INSTRUCTION:
Looking at the data that follows, count the lines containing the word "edge" and write down only that count.

DATA LISTING:
--------------------------------

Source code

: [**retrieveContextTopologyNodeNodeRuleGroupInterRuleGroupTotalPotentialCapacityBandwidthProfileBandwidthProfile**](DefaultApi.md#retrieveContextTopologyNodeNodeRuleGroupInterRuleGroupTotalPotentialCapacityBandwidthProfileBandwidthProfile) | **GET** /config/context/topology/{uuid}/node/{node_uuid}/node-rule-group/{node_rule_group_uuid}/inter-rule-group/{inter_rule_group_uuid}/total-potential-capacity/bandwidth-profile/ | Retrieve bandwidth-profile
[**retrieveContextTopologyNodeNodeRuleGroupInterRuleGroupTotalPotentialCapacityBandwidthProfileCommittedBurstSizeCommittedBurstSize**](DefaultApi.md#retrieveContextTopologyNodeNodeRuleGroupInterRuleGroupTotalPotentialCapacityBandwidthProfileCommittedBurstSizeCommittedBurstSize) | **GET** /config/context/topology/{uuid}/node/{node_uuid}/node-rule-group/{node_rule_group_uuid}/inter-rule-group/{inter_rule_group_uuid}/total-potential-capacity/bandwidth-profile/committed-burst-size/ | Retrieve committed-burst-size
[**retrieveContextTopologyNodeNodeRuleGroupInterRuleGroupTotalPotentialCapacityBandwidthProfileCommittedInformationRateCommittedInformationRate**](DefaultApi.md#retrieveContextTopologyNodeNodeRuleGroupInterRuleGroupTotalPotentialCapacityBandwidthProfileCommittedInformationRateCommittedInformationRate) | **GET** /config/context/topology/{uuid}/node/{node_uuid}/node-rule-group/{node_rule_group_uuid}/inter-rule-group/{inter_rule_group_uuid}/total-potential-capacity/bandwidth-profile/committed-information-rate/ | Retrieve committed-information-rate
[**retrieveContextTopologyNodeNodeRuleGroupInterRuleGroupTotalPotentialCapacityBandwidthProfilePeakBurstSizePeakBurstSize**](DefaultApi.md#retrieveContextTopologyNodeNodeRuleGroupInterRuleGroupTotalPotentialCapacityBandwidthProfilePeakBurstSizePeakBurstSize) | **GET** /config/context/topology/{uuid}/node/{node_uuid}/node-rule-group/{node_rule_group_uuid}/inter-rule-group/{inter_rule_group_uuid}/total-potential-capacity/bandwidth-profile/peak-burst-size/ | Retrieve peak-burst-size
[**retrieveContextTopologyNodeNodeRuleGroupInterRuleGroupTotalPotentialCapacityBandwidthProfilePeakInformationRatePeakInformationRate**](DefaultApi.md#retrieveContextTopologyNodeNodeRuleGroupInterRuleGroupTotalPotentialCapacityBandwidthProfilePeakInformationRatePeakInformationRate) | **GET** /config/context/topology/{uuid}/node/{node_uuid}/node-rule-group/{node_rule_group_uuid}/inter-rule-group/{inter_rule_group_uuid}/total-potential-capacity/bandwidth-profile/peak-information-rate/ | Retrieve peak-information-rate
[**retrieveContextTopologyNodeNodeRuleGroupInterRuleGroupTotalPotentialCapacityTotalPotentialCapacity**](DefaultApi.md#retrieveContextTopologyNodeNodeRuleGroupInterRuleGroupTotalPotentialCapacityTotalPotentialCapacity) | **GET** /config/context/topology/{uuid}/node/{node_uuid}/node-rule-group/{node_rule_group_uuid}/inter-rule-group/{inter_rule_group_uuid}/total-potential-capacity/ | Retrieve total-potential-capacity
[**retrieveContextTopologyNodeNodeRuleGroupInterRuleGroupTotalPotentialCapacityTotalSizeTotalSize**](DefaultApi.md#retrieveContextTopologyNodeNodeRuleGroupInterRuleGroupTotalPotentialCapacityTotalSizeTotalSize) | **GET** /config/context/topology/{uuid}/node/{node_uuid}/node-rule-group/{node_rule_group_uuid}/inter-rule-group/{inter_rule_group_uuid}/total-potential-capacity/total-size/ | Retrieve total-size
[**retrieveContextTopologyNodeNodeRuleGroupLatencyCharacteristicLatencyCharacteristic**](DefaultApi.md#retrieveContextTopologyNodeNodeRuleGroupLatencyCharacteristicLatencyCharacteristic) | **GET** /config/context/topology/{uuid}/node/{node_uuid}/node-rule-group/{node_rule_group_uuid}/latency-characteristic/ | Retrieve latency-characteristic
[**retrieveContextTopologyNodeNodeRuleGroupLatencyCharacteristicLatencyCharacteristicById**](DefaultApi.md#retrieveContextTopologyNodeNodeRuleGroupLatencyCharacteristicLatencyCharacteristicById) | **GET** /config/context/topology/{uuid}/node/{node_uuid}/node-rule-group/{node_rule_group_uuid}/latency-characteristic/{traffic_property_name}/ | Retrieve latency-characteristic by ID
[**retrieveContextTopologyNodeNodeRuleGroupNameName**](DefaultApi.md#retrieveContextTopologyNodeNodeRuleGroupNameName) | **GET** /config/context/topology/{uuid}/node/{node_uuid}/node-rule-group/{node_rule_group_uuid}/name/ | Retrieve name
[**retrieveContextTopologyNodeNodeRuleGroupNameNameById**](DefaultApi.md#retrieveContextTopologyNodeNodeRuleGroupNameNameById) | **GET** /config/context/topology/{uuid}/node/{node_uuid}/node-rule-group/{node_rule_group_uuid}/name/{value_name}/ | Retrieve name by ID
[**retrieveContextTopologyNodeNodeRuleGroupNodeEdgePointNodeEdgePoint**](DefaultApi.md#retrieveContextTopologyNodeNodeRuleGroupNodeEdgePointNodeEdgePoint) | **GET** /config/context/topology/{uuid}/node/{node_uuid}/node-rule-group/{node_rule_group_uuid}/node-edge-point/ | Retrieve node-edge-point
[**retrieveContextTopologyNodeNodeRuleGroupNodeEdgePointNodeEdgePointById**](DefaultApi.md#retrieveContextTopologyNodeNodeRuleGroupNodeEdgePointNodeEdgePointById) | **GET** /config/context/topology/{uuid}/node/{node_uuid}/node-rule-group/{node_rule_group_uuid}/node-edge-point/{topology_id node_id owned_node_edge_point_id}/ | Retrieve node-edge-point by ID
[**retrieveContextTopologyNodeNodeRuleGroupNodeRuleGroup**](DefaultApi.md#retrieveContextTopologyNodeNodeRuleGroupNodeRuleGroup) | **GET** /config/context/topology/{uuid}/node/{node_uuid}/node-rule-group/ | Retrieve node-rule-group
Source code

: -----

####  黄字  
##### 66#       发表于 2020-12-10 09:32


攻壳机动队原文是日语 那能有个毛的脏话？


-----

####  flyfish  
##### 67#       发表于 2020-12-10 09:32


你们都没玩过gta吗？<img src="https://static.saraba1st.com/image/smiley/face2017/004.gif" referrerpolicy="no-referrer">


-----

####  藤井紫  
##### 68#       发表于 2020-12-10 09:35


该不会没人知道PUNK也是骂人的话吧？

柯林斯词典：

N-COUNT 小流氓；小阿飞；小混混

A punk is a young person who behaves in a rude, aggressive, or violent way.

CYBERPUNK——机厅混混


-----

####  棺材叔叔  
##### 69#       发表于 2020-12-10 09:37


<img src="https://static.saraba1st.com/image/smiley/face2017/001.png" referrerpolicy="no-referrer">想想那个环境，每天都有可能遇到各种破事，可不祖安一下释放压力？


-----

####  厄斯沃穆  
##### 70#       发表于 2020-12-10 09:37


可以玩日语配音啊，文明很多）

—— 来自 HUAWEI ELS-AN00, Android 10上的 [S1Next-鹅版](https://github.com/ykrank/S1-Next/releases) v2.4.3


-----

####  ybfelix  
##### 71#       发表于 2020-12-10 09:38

--------------------------------

FINAL ANSWER:
2